RangeIndex(start=0, stop=3637, step=1)

In [7]:
df_source.shape

(3637, 3)

In [8]:
total_row_count = df_source.shape[0]
total_row_count

3637

## 一. 将一个大Excel等份拆成多个Excel
1. 使用df.iloc方法，将一个大的dataframe，拆分成多个小dataframe
2. 将使用dataframe.to_excel保存到每个小Excel

### 1. 计算拆分后的每个Excel的行数

In [10]:
# 将这个大的excel,拆分给这几个人
user_names = ["xiao_shuai","xiao_wang","xiao_ming","xiao_lei","xiao_bo","xiao_hong"]

In [12]:
# 每个人的任务数目
split_size = total_row_count // len(user_names)
if total_row_count % len(user_names) != 0:
    split_size += 1
    
split_size

607

### 2. 拆分成多个dataframe

df_subs = []
for idx,user_name in enumerate(user_names):
    # iloc的开始索引
    begin = idx*split_size
    # iloc的结束索引
    end = begin+split_size
    # 实现df按照iloc划分
    df_sub = df_source.iloc[begin:end]
    #将每个子df存入列表
    df_subs.append((idx,user_name,df_sub))

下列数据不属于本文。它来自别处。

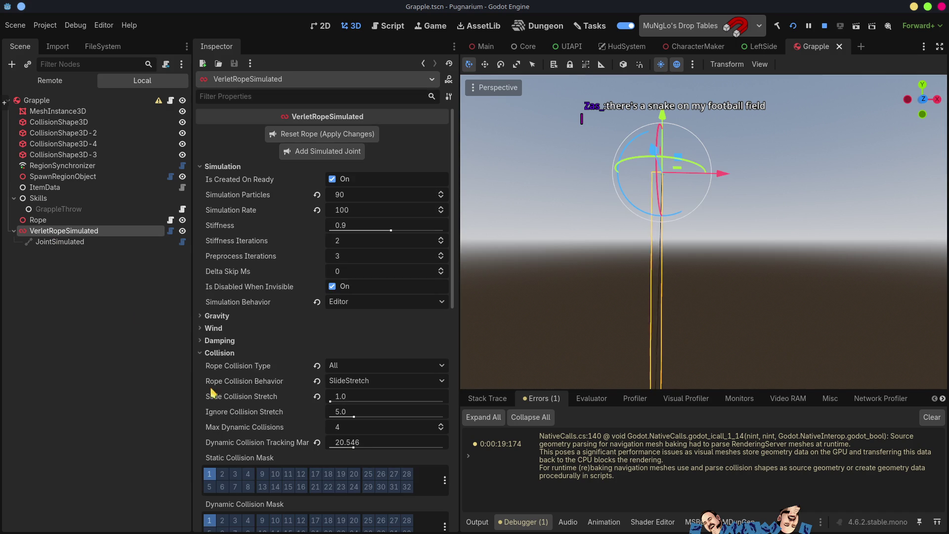
click(354, 447)
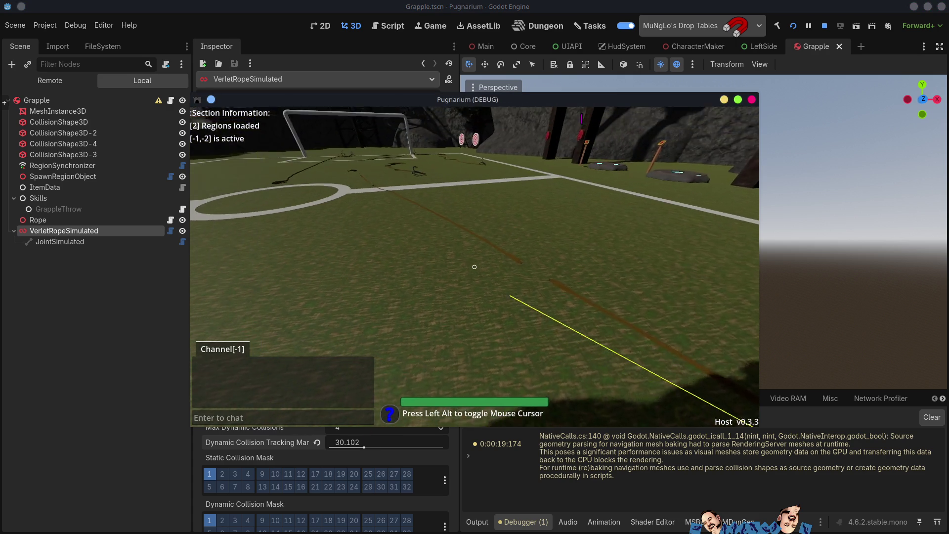
click(475, 267)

### 3. 将每个dataframe存入excel

In [15]:
for idx,user_name,df_sub in df_subs:
    file_name = f"{split_dir}/data_level_{idx}_{user_name}.xlsx"
    df_sub.to_excel(file_name,index=False)

## 二. 合并多个小Excel到一个大Excel
1. 遍历文件夹，得到要合并的Excel文件列表;
2. 分别读取到dataframe，给每个df添加一列用于标记来源;
3. 使用pd.concat进行df批量合并;
4. 将合并后的dataframe输出到excel;

### 1.遍历文件夹，得到要合并的Excel文件列表

In [16]:
import os
excel_names=[]
for excel_name in os.listdir(split_dir):
    excel_names.append(excel_name)

excel_names

['data_level_0_xiao_shuai.xlsx',
 'data_level_1_xiao_wang.xlsx',
 'data_level_2_xiao_ming.xlsx',
 'data_level_3_xiao_lei.xlsx',
 'data_level_4_xiao_bo.xlsx',
 'data_level_5_xiao_hong.xlsx']

### 2. 分别读取到dataframe

In [18]:
df_list = []

for excel_name in excel_names:
    # 读取每个excel到df
    excel_path=f"{split_dir}/{excel_name}"
    df_split = pd.read_excel(excel_path)
    # 得到username
    username = excel_name.replace("data_level_","").replace(".xlsx","")[2:]
    print(excel_name,username)
    # 给每个df添加1列，即用户名字
    df_split["username"] = username
    
    df_list.append(df_split)

data_level_0_xiao_shuai.xlsx xiao_shuai
data_level_1_xiao_wang.xlsx xiao_wang
data_level_2_xiao_ming.xlsx xiao_ming
data_level_3_xiao_lei.xlsx xiao_lei
data_level_4_xiao_bo.xlsx xiao_bo
data_level_5_xiao_hong.xlsx xiao_hong


### 3. 使用pd.concat进行合并

In [19]:
df_merged = pd.concat(df_list)

In [20]:
df_merged.shape

(3637, 4)

In [22]:
df_merged.head()

Unnamed: 0,id,name,ext_name,username
0,11,北京,北京市,xiao_shuai
1,1101,北京,北京市,xiao_shuai
2,110101,东城,东城区,xiao_shuai
3,110102,西城,西城区,xiao_shuai
4,110105,朝阳,朝阳区,xiao_shuai


### 4. 将合并后的dataframe输出到excel

In [23]:
df_merged.to_excel(f"{work_dir}/data_level_merged.xlsx",index=False)